• [Work required]: A line counts if it contains the word "none" at least once. State how many such lines the records contain, giving the number alone.

------ Records for processing

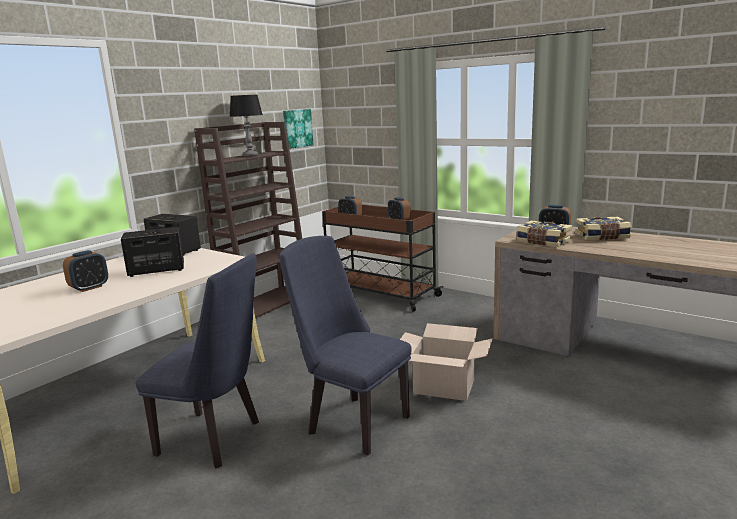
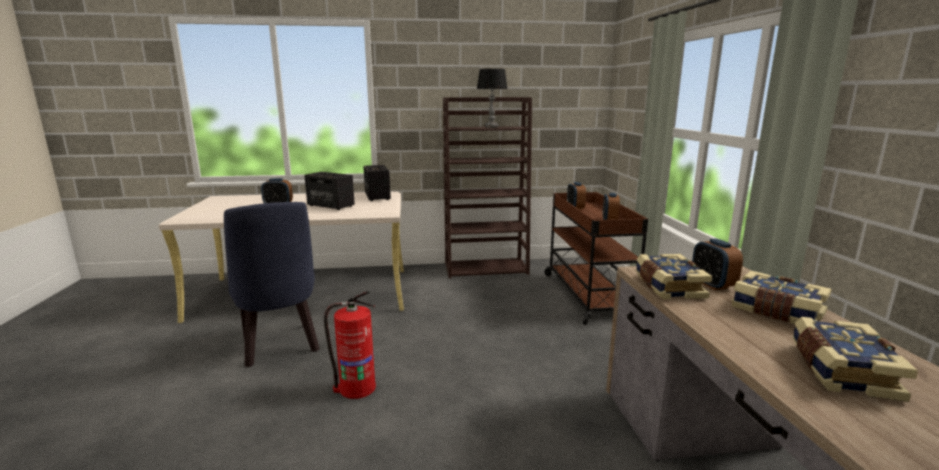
camera: 45 degrees right, 0 degrees up
blue chair [279,236,412,455] -> fire extinguisher [324,291,376,399]
picture [283,109,314,149] -> none
cardboard box [400,323,493,401] -> none
none -> book [792,317,918,402]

------------

• [Worked solution]: 3